# Questions on the material:
**A.** Print everything from "# we can slice" down to "2, 1, 4, 4, 0])" in the distance-sorting passage.
**B.** Rewrite the paragraph of the distance-sorting passage that begins "To find the closest k" in a shorter form, keeping its main facts.
**C.** Answer these questions about the distance-sorting passage:
(i) Each position in distances corresponds to entries in which two arrays?
(ii) What does the passage suggest using instead of sorting the distances array?
(iii) What result does the slice x[ [0, 1, 2] ] give in the first code example?

# Document section:
To find the closest k
, we just want to sort from minimum to maximum. But be careful! If we try to sort our distances
array, we’ll lose the order, and we need the order because each position in distances
corresponds to a point in data
and a label in data_labels
. So if we sort distances
, the element at position 5
might move to position 3
, but the label in data_labels
will still be at position 5
! So we need to be careful not to reorder our data.
Instead, we can take advantage of some clever numpy slicing. Recall the following code:
x = np.array([5, 2, 1, 4, 0])
# we can slice with an array of positions to select
x[ [0, 1, 2] ] # slice the 0th position, 1st position, and 2nd position element
# result: array([5, 2, 1])
So if we could calculate the order of the elements without rearranging them:
x = np.array([3, 5, 3, 2, 2, 1, 4, 4, 0])
order = some_function(x)

# Provided records:
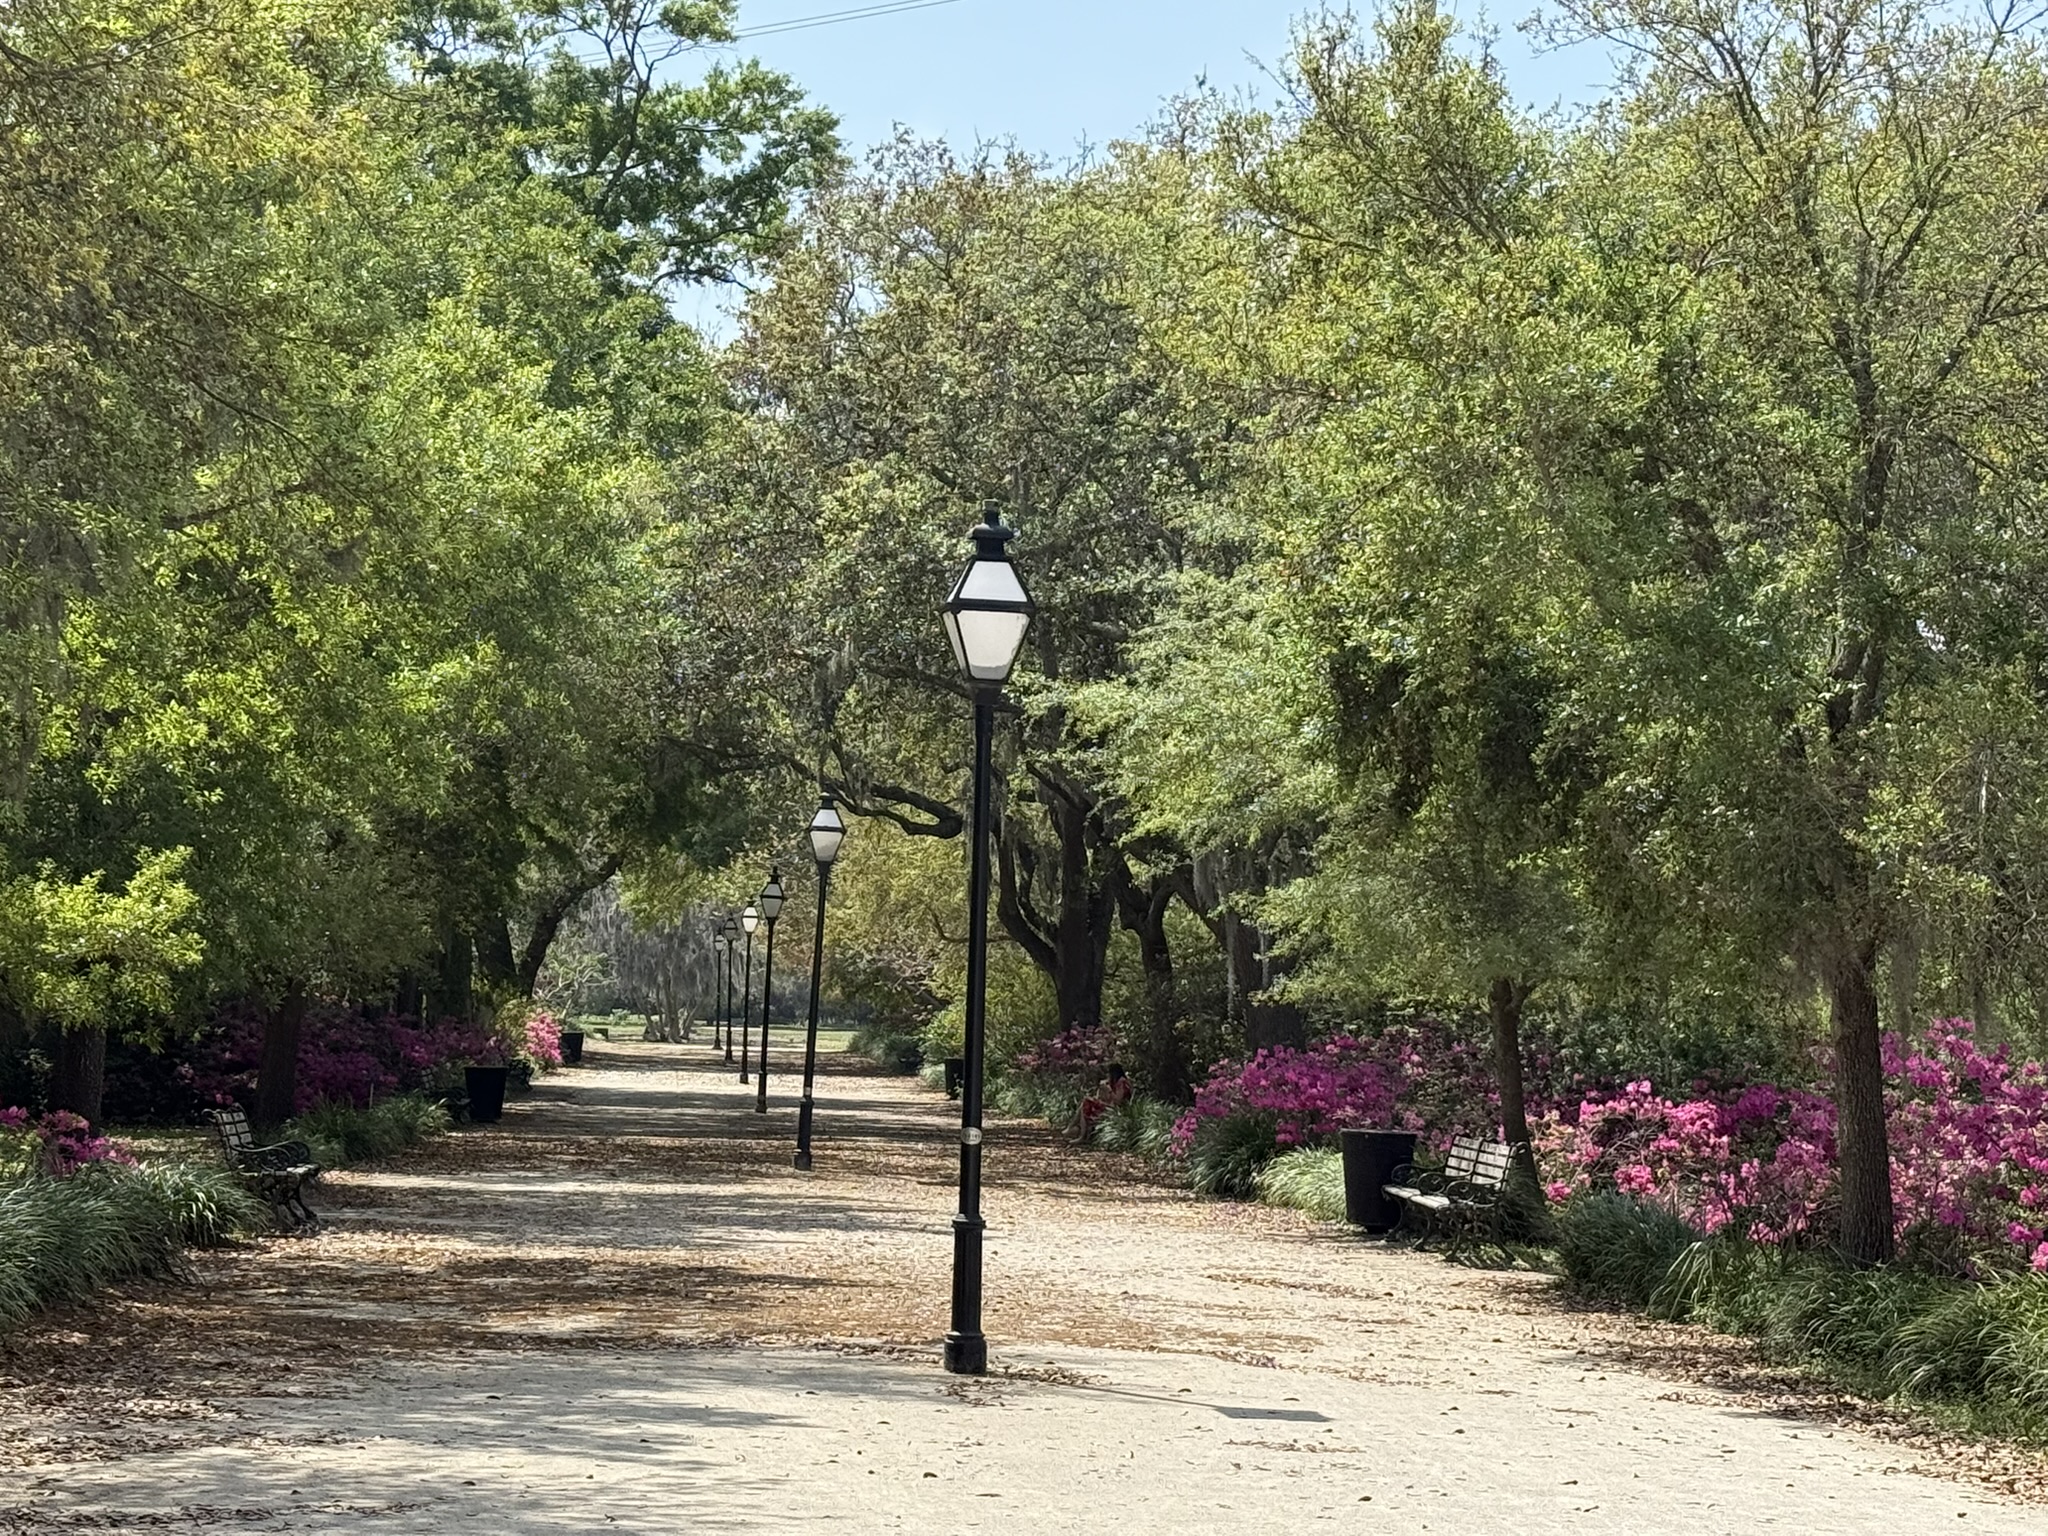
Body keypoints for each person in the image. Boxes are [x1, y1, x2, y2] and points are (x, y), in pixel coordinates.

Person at [1078, 1063, 1133, 1143]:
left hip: (1117, 1110)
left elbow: (1118, 1100)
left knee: (1086, 1102)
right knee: (1086, 1102)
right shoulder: (1114, 1083)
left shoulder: (1122, 1083)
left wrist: (1109, 1090)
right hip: (1110, 1106)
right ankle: (1078, 1132)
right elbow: (1106, 1098)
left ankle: (1081, 1136)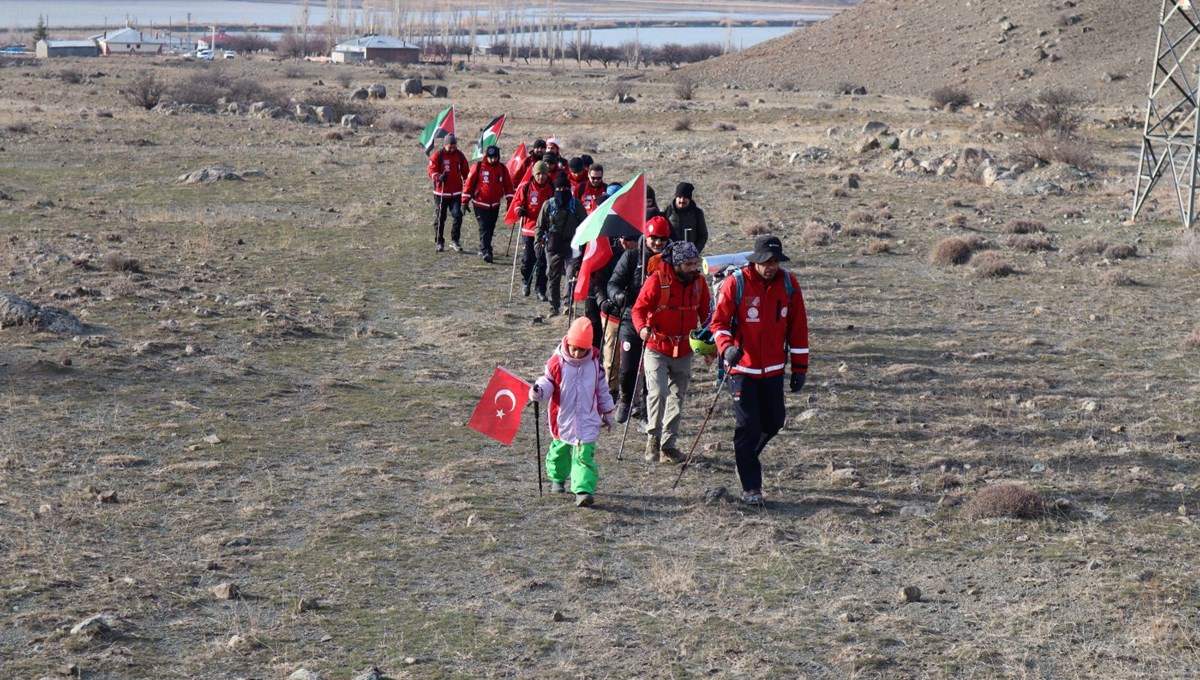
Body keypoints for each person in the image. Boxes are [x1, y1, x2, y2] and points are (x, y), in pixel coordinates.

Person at [709, 235, 809, 506]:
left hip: (774, 370)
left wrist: (800, 368)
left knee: (774, 422)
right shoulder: (736, 283)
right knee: (748, 424)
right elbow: (718, 324)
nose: (771, 266)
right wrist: (727, 348)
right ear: (756, 260)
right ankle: (751, 488)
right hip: (741, 369)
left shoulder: (789, 285)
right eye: (767, 261)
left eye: (776, 261)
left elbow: (798, 328)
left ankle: (745, 457)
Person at [631, 241, 710, 464]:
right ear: (676, 263)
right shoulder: (656, 281)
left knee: (678, 397)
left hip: (685, 350)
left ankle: (669, 445)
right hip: (657, 347)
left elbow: (706, 317)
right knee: (658, 392)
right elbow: (638, 309)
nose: (694, 267)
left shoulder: (699, 284)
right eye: (688, 264)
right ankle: (653, 438)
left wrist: (709, 347)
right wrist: (641, 329)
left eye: (696, 263)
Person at [529, 317, 616, 508]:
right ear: (568, 342)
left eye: (582, 349)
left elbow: (602, 389)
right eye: (574, 348)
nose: (577, 353)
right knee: (559, 452)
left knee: (584, 456)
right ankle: (557, 478)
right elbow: (547, 382)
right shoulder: (556, 362)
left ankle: (583, 490)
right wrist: (539, 391)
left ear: (589, 347)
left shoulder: (595, 365)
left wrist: (608, 412)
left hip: (587, 419)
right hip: (563, 419)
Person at [607, 215, 672, 423]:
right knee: (628, 367)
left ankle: (647, 409)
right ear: (646, 236)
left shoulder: (671, 261)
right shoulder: (632, 257)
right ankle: (625, 400)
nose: (658, 243)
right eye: (654, 238)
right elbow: (613, 283)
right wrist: (618, 296)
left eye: (662, 239)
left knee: (652, 370)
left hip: (659, 323)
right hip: (630, 318)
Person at [593, 233, 639, 396]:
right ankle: (610, 391)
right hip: (612, 313)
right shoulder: (609, 254)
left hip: (635, 316)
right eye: (623, 238)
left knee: (633, 358)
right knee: (611, 356)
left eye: (630, 239)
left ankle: (633, 393)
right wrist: (603, 301)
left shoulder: (644, 258)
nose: (625, 242)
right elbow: (599, 281)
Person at [535, 173, 585, 317]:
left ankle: (567, 303)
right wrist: (537, 244)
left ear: (569, 189)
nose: (562, 191)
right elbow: (539, 226)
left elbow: (584, 225)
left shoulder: (576, 205)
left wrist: (583, 246)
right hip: (553, 246)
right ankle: (553, 305)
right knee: (552, 275)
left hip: (572, 246)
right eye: (559, 188)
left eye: (565, 188)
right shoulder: (548, 205)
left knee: (571, 274)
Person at [462, 144, 514, 263]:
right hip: (480, 203)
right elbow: (469, 184)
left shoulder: (502, 169)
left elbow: (508, 186)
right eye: (490, 157)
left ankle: (484, 246)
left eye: (495, 157)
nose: (492, 159)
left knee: (490, 227)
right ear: (486, 156)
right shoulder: (478, 166)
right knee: (484, 226)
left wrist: (510, 201)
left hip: (495, 204)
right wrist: (464, 201)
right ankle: (486, 251)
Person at [512, 161, 554, 299]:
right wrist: (520, 210)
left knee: (542, 261)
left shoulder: (551, 188)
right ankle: (526, 282)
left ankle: (540, 289)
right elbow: (517, 203)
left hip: (545, 230)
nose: (541, 177)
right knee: (527, 259)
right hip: (529, 229)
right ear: (534, 174)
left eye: (543, 174)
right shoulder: (526, 187)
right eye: (538, 174)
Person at [427, 134, 470, 252]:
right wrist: (438, 177)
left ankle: (455, 241)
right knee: (440, 218)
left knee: (458, 215)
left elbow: (467, 173)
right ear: (445, 145)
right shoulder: (438, 155)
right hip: (441, 193)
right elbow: (431, 171)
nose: (453, 149)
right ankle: (439, 242)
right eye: (450, 146)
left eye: (454, 146)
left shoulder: (460, 156)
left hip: (456, 193)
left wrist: (469, 188)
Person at [662, 182, 708, 253]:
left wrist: (695, 251)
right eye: (679, 197)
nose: (682, 200)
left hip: (690, 256)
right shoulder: (667, 212)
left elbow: (703, 235)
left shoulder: (697, 213)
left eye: (685, 197)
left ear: (690, 198)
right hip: (671, 255)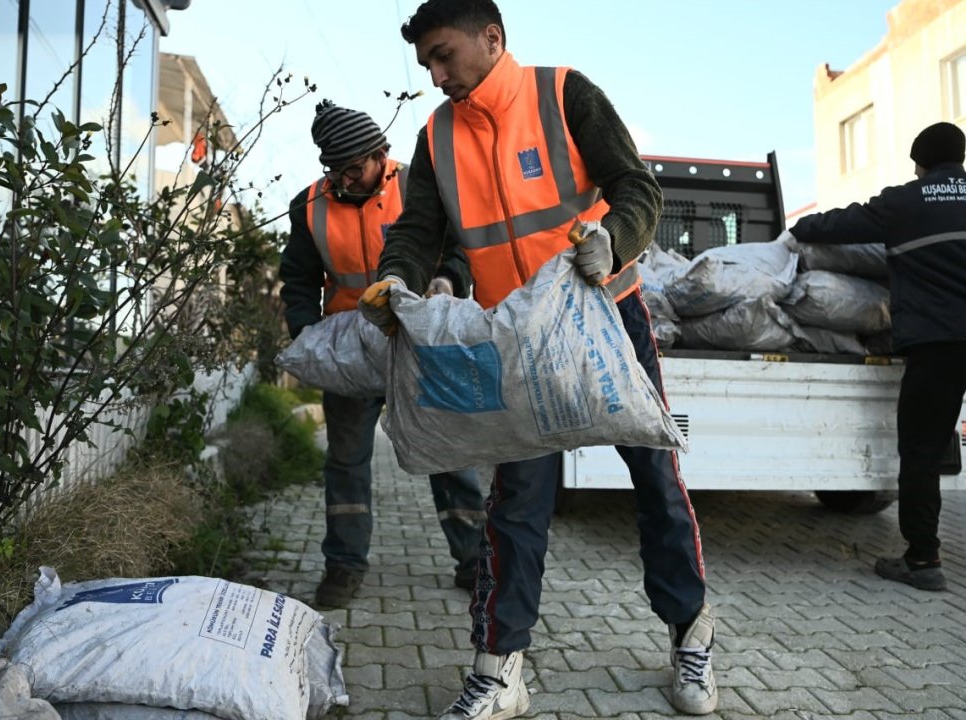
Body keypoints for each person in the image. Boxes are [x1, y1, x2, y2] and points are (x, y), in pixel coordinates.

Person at [356, 2, 716, 717]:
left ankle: (691, 635)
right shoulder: (437, 137)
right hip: (512, 337)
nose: (435, 73)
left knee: (655, 479)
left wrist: (613, 239)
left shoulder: (563, 93)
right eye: (425, 61)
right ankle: (499, 668)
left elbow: (638, 188)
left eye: (443, 54)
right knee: (517, 501)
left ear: (493, 39)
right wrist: (395, 278)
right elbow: (418, 229)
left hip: (606, 314)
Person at [788, 121, 966, 594]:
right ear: (961, 158)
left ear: (920, 162)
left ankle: (923, 559)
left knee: (922, 448)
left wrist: (799, 227)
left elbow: (835, 226)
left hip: (940, 338)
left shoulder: (907, 200)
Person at [278, 100, 487, 609]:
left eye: (355, 168)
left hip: (422, 341)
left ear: (381, 155)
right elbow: (300, 280)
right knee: (347, 460)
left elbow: (459, 248)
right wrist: (307, 335)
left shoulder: (421, 183)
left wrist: (446, 279)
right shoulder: (309, 205)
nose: (345, 180)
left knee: (448, 452)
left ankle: (475, 563)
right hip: (351, 349)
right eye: (336, 170)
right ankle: (344, 566)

# Outputs in order:
**A.**
# we can slice with an array of positions to select
x[ [0, 1, 2] ] # slice the 0th position, 1st position, and 2nd position element
# result: array([5, 2, 1])
So if we could calculate the order of the elements without rearranging them:
x = np.array([3, 5, 3, 2, 2, 1, 4, 4, 0])

**B.** Finding the closest k means sorting distances from smallest to largest. Sorting the distances array directly would lose its order, and that order matters because each position matches a point in data and a label in data_labels. For example, the element at position 5 could move to position 3 while its label in data_labels stays at position 5. The data must therefore not be reordered.

**C.**
(i) data and data_labels
(ii) Clever numpy slicing
(iii) array([5, 2, 1])